2. Codebase Awareness
- Is this pattern intentional? (Check git blame, comments, docs)
- Is it a known exception documented in known-resolutions.json?
- Does the codebase have a reason for this pattern?
3. Contradictions
- Read ALL goals in this extraction batch
- Does this goal contradict another goal's remediation strategy?
- Do two goals recommend opposite approaches for the same code?
4. Architecture & Design Alignment
- Does the suggested fix respect the project's layer boundaries?
- Does it align with the architectural direction?
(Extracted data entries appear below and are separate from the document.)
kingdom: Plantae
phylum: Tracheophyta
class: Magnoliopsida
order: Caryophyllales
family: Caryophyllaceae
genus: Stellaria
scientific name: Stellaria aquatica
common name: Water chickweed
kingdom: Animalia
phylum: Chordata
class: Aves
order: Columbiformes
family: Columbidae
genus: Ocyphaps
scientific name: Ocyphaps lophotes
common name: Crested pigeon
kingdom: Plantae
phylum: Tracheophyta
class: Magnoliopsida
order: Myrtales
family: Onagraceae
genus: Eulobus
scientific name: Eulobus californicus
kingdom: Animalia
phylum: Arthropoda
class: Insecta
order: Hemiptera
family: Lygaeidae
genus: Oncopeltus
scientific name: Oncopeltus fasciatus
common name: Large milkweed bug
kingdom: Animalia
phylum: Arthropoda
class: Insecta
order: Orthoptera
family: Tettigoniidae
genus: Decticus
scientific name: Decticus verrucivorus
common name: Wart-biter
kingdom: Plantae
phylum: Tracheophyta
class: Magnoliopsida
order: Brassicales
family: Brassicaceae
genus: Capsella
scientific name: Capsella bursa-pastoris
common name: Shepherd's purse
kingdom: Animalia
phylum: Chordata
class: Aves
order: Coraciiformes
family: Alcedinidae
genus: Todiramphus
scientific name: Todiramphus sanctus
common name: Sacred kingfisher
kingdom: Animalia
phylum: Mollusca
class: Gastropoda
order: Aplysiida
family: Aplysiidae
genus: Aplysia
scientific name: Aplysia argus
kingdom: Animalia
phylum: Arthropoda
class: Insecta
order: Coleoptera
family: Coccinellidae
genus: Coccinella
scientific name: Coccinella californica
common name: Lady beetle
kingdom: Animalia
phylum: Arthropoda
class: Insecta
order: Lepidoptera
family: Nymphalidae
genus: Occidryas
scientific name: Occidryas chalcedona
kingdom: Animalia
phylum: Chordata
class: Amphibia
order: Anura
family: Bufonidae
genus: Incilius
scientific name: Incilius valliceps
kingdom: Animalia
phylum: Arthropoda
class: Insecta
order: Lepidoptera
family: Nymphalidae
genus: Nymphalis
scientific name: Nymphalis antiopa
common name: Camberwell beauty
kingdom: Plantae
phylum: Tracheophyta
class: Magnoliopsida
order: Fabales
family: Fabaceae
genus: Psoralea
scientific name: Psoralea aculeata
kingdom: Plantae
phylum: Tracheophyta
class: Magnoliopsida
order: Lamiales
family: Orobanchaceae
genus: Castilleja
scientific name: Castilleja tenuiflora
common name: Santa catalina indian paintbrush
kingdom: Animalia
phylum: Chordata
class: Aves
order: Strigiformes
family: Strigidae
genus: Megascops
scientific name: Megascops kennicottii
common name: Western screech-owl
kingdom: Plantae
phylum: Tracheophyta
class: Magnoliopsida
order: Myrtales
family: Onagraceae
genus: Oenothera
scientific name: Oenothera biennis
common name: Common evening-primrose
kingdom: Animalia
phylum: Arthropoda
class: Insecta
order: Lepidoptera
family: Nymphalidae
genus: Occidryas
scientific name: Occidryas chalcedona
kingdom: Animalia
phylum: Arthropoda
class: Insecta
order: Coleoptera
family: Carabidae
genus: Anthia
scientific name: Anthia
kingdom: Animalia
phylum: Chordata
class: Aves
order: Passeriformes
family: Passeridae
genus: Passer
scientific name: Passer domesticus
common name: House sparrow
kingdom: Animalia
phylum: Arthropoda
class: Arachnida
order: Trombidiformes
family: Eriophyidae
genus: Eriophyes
- Would the fix introduce coupling or violate existing patterns?
Dimension Ownership
You populate ONLY these dimensions: factual_accuracy, codebase_awareness, contradictions, architecture_alignment. Do NOT populate cost_benefit or persona_impact — those belong to the strategic challenger.
Return Format
Return a JSON object matching the challenge-result schema:
{
"goal_id": "...",
"challenger": "technical",
"verdict": "accept | downgrade | low_roi | reject",
"reasoning": "...",
"suggested_severity": "..." ,
"dimensions": {
"factual_accuracy": { "passed": true, "notes": "..." },
"codebase_awareness": { "passed": true, "notes": "...", "is_intentional": false },
"contradictions": { "found": false, "conflicting_goal_ids": [], "notes": "..." },
"architecture_alignment": { "aligned": true, "notes": "..." }
},
"investigation_depth": "light | deep",
"evidence": ["files read", "commands run"]
}
Verdict Guidelines
- ACCEPT: Reviewer is correct, pattern is real, fix is sound
- DOWNGRADE: Reviewer is correct but severity is overstated
- LOW-ROI: Technically valid but fix has poor cost-benefit ratio
- REJECT: Reviewer is factually wrong, OR pattern is intentional/by-design, OR fix would violate architecture
Critical Rules
- You MUST read actual code before forming a verdict. No armchair analysis.
- You MUST check git blame for critical/high goals (deep investigation).
- You MUST check ALL other goals in the batch for contradictions.
- Never REJECT based on "it seems fine" — provide evidence.
- When in doubt, ACCEPT. False negatives are worse than false positives.